Adapted From Video Games
- Blizzard has licensed several of its computer games to Fantasy Flight for boardgame versions, including Warcraft, World of Warcraft and Starcraft. Probably because the makers of these games are tabletop game players themselves.
- In particular, the Starcraft boardgame has the feel and spirit of Twilight Imperium, but with several unusually clever mechanics.
- Doom the boardgame, again by Fantasy Flight.
- If you want to play a first-person shooter on a board, Steve Jackson Games' Frag is designed to be this, from the ground up. You'll need a Santa's sack full of d6 to play it, though.
- Gears of War: The Board Game, also by FFG.
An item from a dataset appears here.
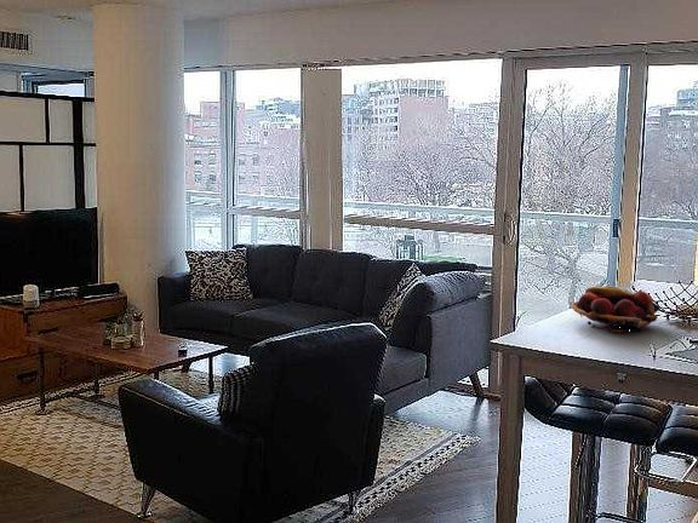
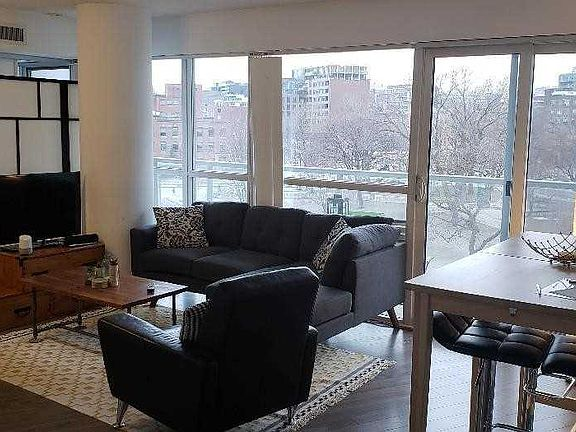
- fruit basket [568,286,662,333]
- In 2002, Eagle Games made a Board Game adaptation of Civilization called Civilization: the Boardgamenote Although the rules can be quite convulted at times, there currently exists two interesting variations which seeks to streamline and make it more faithful to the game, respectively.
- Pooyan had a board-game version that was actually quite well done.
- Ganbare Goemon had a board game released in Japan to tie in with the first Famicom game.
- There was a Tetris board game during its heyday, a kind of an ersatz 2D Jenga in reverse. And there appears to be a new version that operates more as a Connect-4 setup.
- Pac-Man received a Hungry Hungry Hippos-ish game in which players moved their Pacs along a maze; these could actually "eat" the marble dots. There were ghosts and energizers, too, and one could even use a differently-colored marble as a "fruit" piece. Sadly, it was quite boring. A Ms. Pac-Man game was made, but with very different mechanics.
Adapted From Webcomics
- The Order of the Stick has a board game that's basically a much simplified version of Dungeons & Dragons, filled to the brim with lampshade hangings. Of course even when simplified, it still takes a good hour to get through all the rules of the game and understanding how it all works. To help this he also includes a small comic to explain the basic gist of the game, and says if you don't feel like reading the manual, you can just wing it on stuff you don't get.
- For some laughs, read the rules for the "Melkor-Bradley" board game version of The Lord of the Rings. It's so awful it almost could be real.
- Parodied by MADtv in the sketch Grand Theft Auto: The Boardgame. Misaimed Marketing at its finest: The game pieces are criminals such as drug kingpins and pimps, you can snort fake cocaine and get makeshift tattoos, and the game includes guns, drugs, and real cash for the family to fight over. Ironically, there was a real life board game based on Monopoly that was sort of like this: "Ghettopoly", set in an inner-city criminal neighbourhood. For obvious reasons, there was a public backlash and the game was discontinued.
- Parodied by College Humor with The Hunger Games: The Boardgame. The story about a publicly televised duel game in which teenagers have to kill each other until only one is left is now marketed towards love-crazed teen girls. (There is a fan-made non-collectible The Hunger Games card game which, while obviously a Munchkin reskin, isn't half bad.)